Seabird is an anomaly in Wilmington, an understated spot in a downtown heavy with blender-drink bars and tourists in flip-flops. Before the husband-and-wife team of Dean Neff and Lydia Clopton renovated two downtown storefronts to make one restaurant, the front room here did business as the River Rat, a sticky-floored dive. To open Seabird, Neff and Clopton leaned on a wealth of restaurant know-how that began at Hugh Acheson’s Five & Ten in Athens, Georgia, where Neff worked as a sous-chef before becoming executive chef. When Clopton, who had no professional experience, applied for and won a pastry position there, Neff fell in love with her brio, and with her talent.  

photo: Mallory Cash
Lydia Clopton and Dean Neff.

They also relied on the Atlanta designer Smith Hanes, who imagined a restaurant that could visually hold its own on Charleston, South Carolina’s upper King Street. He installed tuck-and-roll seafoam leather-backed booths and barstools, and a terrazzo bar top that suggests a shell-scattered beach. Pop-art renderings of mermaids, steamboats, and warships share wall space with a shadow-box display of shellacked crab shells, rescued from his late father’s kitchen, where they served as vessels for deviled crab. In a world where designers often think too much is not enough, Hanes manages to sample nautical themes without going theme park.

The drinks list is small and smart, like the restaurant itself. Order the house martini, and you’ll taste the brine that plankton lends. Start with a bijou, and you’ll get a mix of gin, green Chartreuse, and sweet vermouth that moves an evening along fast. For dinner, oysters and everything else pair well with a salty and sour Westbrook Gose, or a bottle of crisp Oysterman Muscadet from the Loire Valley.

The seafood tower is a stunner. Chewy clams and a fat crab claw crown the top, and chunky knuckles of crab anchor the base. Most towers are built on raw goods, but Neff also depends on his kitchen’s skills. Deviled grouper, smoked and bound with crème fraîche and butter, comes formed into little quenelles. Slices of yellowfin get rubbed with harissa and kissed with applewood smoke. Sambal-pickled shrimp, light and clean, swim in a small saucer. No matter what follows, you will want what the menu calls broiled hollandaise, in which fried oysters, tossed in hot sauce, ride a float of hollandaise that bobs with lump crab. The heat balances out the richness.

photo: Mallory Cash
The Seabird seafood tower.

Many restaurants go flat after the appetizers. Not Seabird. On the prod of a fork, Neff’s panko-crusted swordfish schnitzel reveals luxurious flesh that recalls dark-meat fried chicken. For his flounder and grits, he cuts down whole fish, fries trim rectangles, sets them atop pools of grits, and adds a cucumber-and-green-tomato slaw to render a traditional fry-house entree worthy of a white-tablecloth perch. 

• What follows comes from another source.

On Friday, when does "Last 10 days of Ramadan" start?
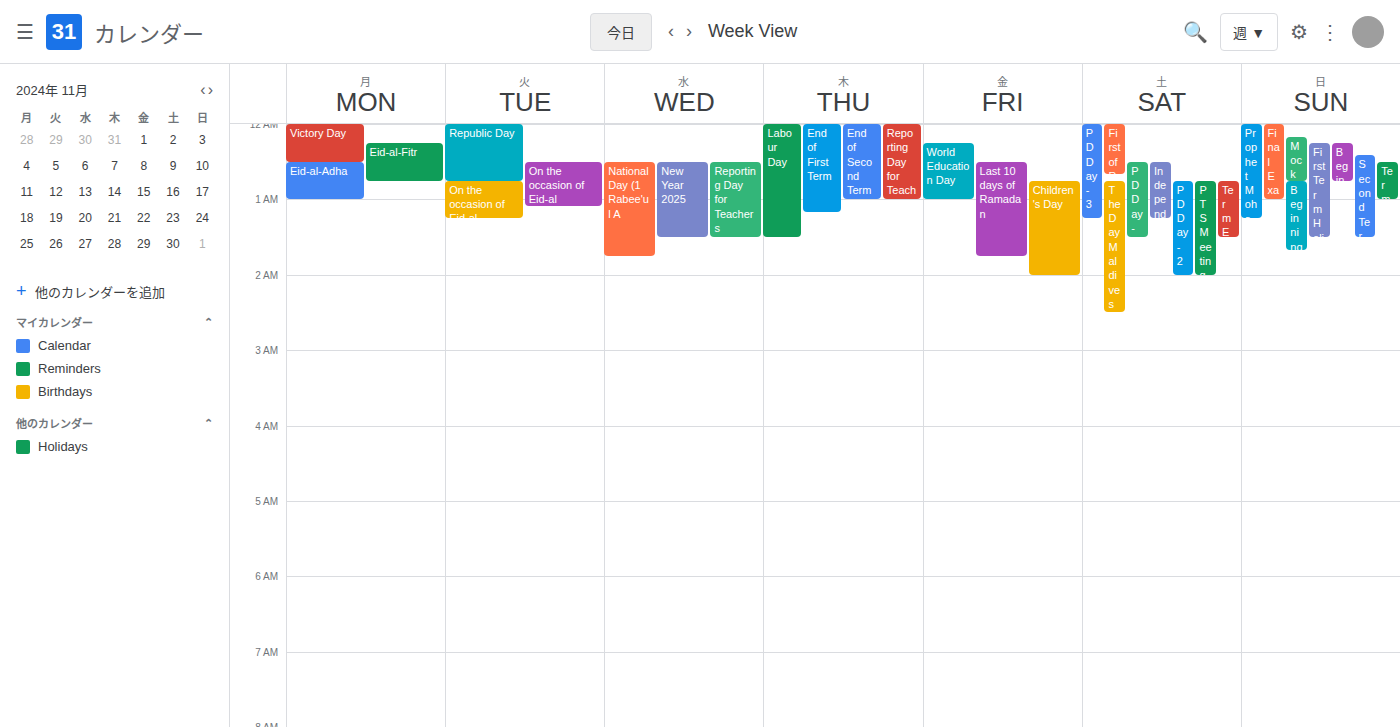
00:30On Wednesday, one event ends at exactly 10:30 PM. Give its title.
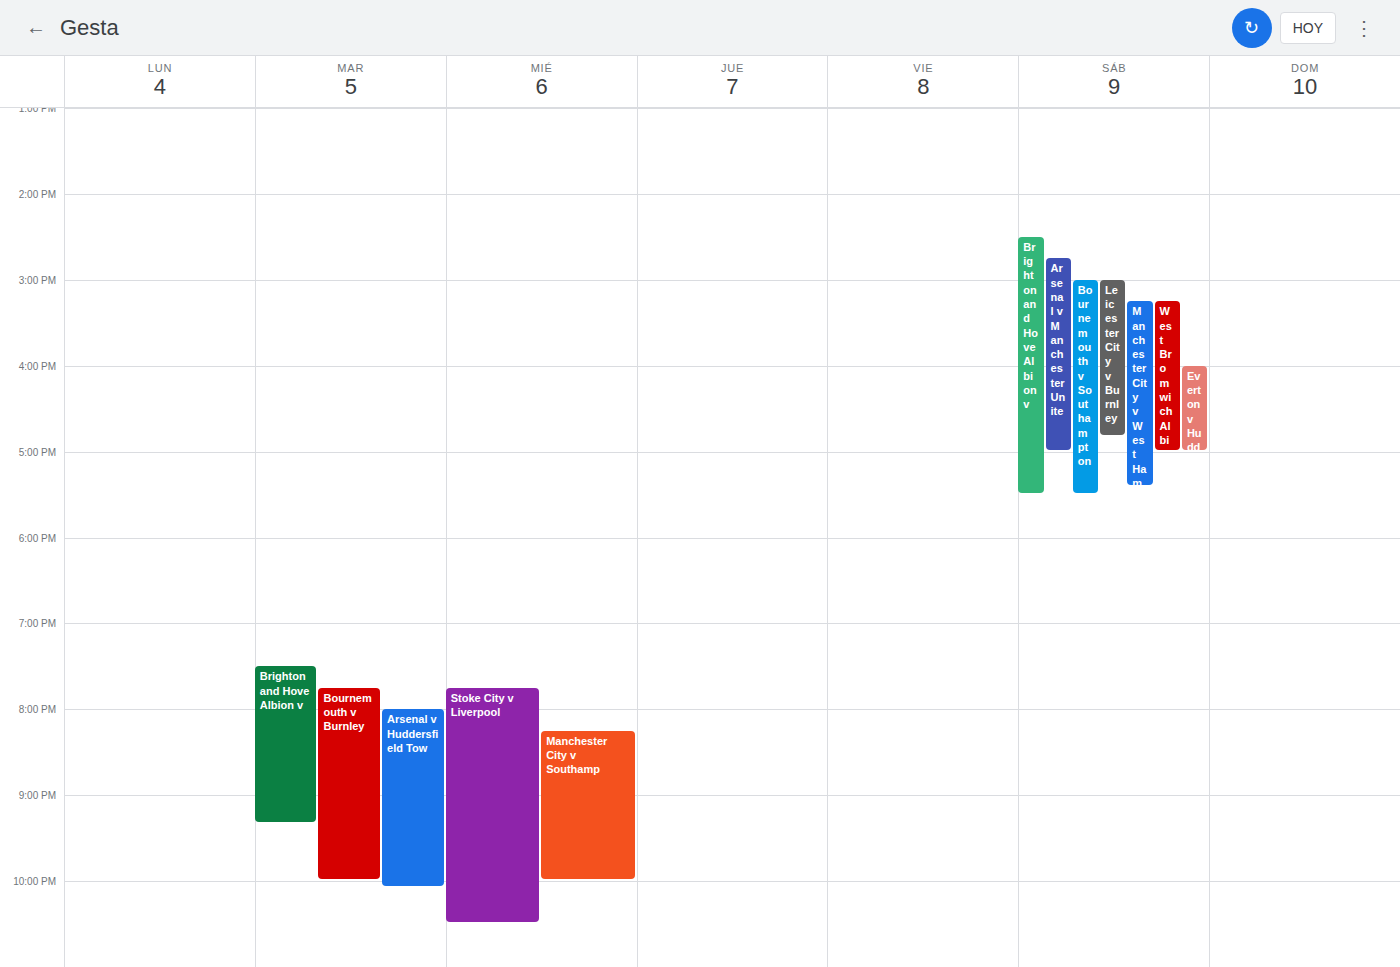
"Stoke City v Liverpool"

Like his olive oil muffins, pastry chef Jim Diecchio’s olive oil cake plays like a soulful and sweet reminder that an olive is a fruit. The Carolina Gold rice pudding, made with coconut milk, topped with benne and pumpkin seeds, and served with a bright persimmon sauce, is vegan, if you were wondering.

This would be great for breakfast, I told a friend who joined me for dinner on my second night in Wilmington and fought me for the last bite of that pudding. As if he had noticed the battle, our waiter leaned over to tell us that the same dish does appear on the breakfast menu. Sure enough, there it was, the sleeper in a morning pastry roster that includes doughnuts with orange-chocolate glaze. He disappeared before I got to ask, Should I eat that pudding before or after a round of barbecue oysters?



John T. Edge, writer and host of the television show TrueSouth, began contributing to Garden & Gun in its first year of publication. He is the author of The Potlikker Papers: A Food History of the Modern South. His memoir, House of Smoke, will publish in the fall of 2025.